§ Requirement A
In the listing below, switch every "photo" to "image" and repeat its lines with everything else unchanged. Omit the pictures from your answer.
§ Requirement B
Pick up the trail race account below after its last sentence and keep it going.
Provided passage: Begin
Once you go past mile marker 10 it gets even steeper for a little while before it seems to flatten a little.  No flats on this course... but I guess it's just not as steep so it looks flat.  I hit the last aid station maintaining my rhythm. It was mile 11.7 according to my garmin and the person there told me the finish was less than 2 miles away.  I still calculated 2 miles since I knew the course was closer to 14 miles than it was to 13. The path seemed to get flat and even go downhill so I just kept jogging as much as I could (I was not gonna walk the easy parts even if that had been my strategy).  I finally saw the finish line and even though it was uphill it was hard to walk so I just kept running.  I finished in 2h47m which is 15 minutes faster than last year.  That made me happy.  

I caught a ride back to town and felt like my bonking was out of control.  I felt like I was going to pass out and somehow managed to get up and buy a smoothie and eat some chips. Chuck and Jeremy eventually went to race their mountain bike event and I sat at the bar of the Red Lion to feast on a delicious burger and a couple bloody mary's.  Again later that night I crashed early as the boys stayed out.  

The next morning we had to do it all over again.  The alarm clock at 6am, breakfast and get ready to race.  Our 10K started at 8am and Lindsay and I met up with Sam.  Lindsay was the only one of us three who had done that course before and she was ready to beat last year's time of 1h52m.  So I made that my goal.  Lindsay is a really strong downhill runner and holds her ground darn good on flats.  She struggles uphill, but then again, who doesn't?  I've made a point of training on hills to become better but I'm still not that great... regardless, Lindsay and I make a great team because I make her push it on the ups, she makes me chase her down on the downs... we like to chat on the flats.  Sam joined to make the perfect trio! Sam had just run a 50-miler the weekend before so she was there for the fun of it.  We started off uphill and started walking 1/2 mile in, jogged a small flat and hiked the first big climb.  We were at the back of the pack but shortly started passing people once we started going downhill.
Provided passage: End
Material for the task: Begin
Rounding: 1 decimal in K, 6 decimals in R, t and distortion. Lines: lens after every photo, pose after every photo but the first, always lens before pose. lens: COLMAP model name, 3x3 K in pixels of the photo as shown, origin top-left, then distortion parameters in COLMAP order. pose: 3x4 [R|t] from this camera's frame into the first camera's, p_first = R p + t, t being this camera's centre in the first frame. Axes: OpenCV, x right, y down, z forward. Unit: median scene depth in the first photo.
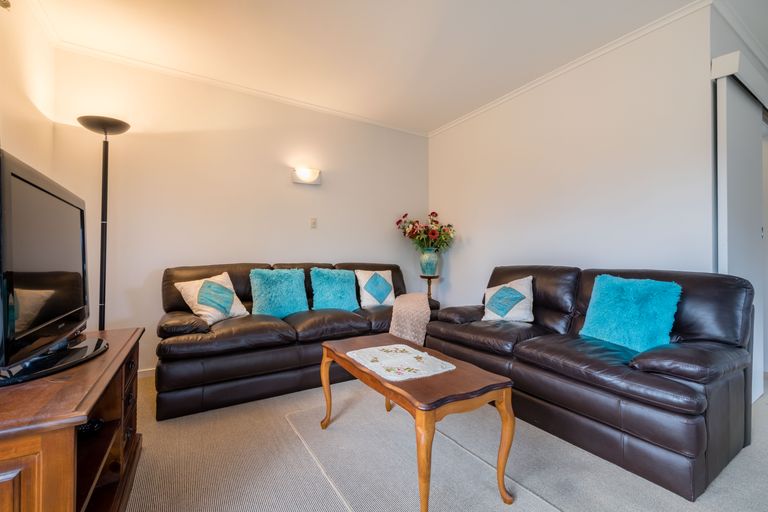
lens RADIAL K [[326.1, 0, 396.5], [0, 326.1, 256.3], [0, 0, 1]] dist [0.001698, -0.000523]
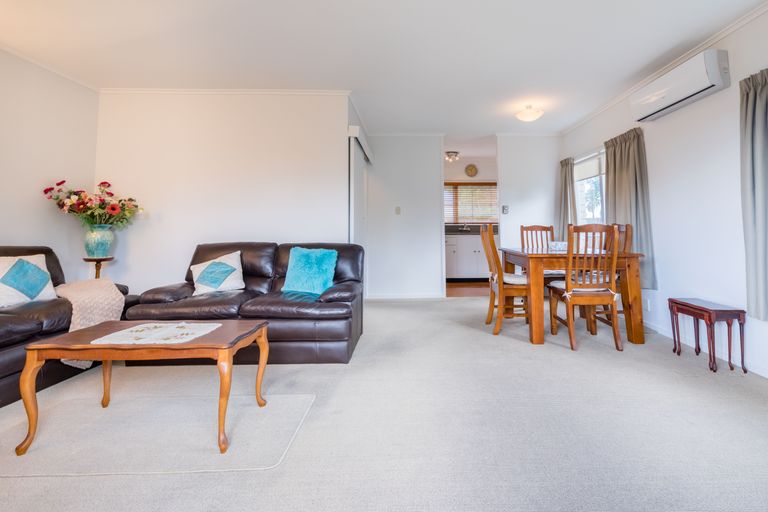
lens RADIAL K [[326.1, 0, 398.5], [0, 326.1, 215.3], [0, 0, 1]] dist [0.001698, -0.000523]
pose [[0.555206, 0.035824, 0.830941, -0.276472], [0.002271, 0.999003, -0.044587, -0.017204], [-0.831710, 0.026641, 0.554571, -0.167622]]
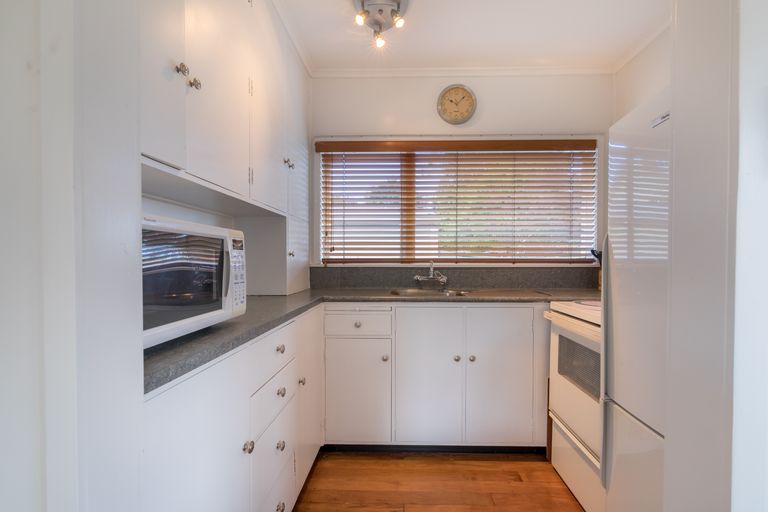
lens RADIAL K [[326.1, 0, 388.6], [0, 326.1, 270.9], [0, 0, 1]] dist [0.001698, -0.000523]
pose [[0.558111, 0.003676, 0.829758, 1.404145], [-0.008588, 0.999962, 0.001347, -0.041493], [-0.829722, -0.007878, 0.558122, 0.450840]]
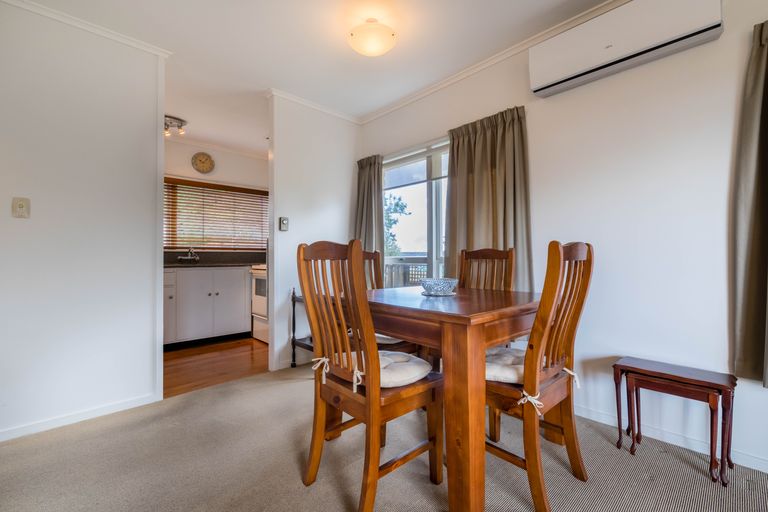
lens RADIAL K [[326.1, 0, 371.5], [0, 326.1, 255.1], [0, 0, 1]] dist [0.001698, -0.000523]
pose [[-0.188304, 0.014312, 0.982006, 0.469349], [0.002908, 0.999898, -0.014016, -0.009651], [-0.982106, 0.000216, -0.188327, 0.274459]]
Material for the task: End
§ Final answer A
Rounding: 1 decimal in K, 6 decimals in R, t and distortion. Lines: lens after every image, pose after every image but the first, always lens before pose. lens: COLMAP model name, 3x3 K in pixels of the image as shown, origin top-left, then distortion parameters in COLMAP order. pose: 3x4 [R|t] from this camera's frame into the first camera's, p_first = R p + t, t being this camera's centre in the first frame. Axes: OpenCV, x right, y down, z forward. Unit: median scene depth in the first image.
lens RADIAL K [[326.1, 0, 396.5], [0, 326.1, 256.3], [0, 0, 1]] dist [0.001698, -0.000523]
lens RADIAL K [[326.1, 0, 398.5], [0, 326.1, 215.3], [0, 0, 1]] dist [0.001698, -0.000523]
pose [[0.555206, 0.035824, 0.830941, -0.276472], [0.002271, 0.999003, -0.044587, -0.017204], [-0.831710, 0.026641, 0.554571, -0.167622]]
lens RADIAL K [[326.1, 0, 388.6], [0, 326.1, 270.9], [0, 0, 1]] dist [0.001698, -0.000523]
pose [[0.558111, 0.003676, 0.829758, 1.404145], [-0.008588, 0.999962, 0.001347, -0.041493], [-0.829722, -0.007878, 0.558122, 0.450840]]
lens RADIAL K [[326.1, 0, 371.5], [0, 326.1, 255.1], [0, 0, 1]] dist [0.001698, -0.000523]
pose [[-0.188304, 0.014312, 0.982006, 0.469349], [0.002908, 0.999898, -0.014016, -0.009651], [-0.982106, 0.000216, -0.188327, 0.274459]]

§ Final answer B
The course was incredibly challenging, but fun.  There were lots of ups and downs and some dirt roads and lots of single track.  Heck! At one point we found ourselves going straight up a ski run and at another point we went straight down a different run.  It was fun... and once we hit the top of the last climb, Lindsay took off... It was actually funny how I could tell she was ready to be DONE.  Sam and I lost sight of her fairly fast and we didn't see her again until after crossing the finish line (and we were probably still like a mile or more away from the finish).  Sam and I finished in 1:39 and later learned that Linsday only finished 15 seconds in front of us.  Sam and I turned it on towards the end to catch this slowpoke blocking our sight of the finish line. ;)  Lindsay was the last finisher before Sam and I... too funny we didn't see her at all the last 10mins of the run.  

Happy runners (especially Lindsay!)
All in all the weekend was fun, but came back home exhausted as usual.  I was glad I got two long runs and I'm ready to tackle the next thing. And yes, I'll be back to race both the half and the 10k. 

Thursday, June 6, 2013

There's a day for us runners...

Given that yesterday was National Running Day, I felt somewhat inspired to go run.  I had a good "recovery" run and ran into one of my neighbors who currently works for New Balance.  We talked tons about running and shoes and he gave me a brand new pair of New Balance shoes to try out.  I did some trail running hill workout today and they were pretty sweet.  You never know, they may actually replace the Nimbus.  Whoa... did I just say that??!?!?

Awesome new shoes!!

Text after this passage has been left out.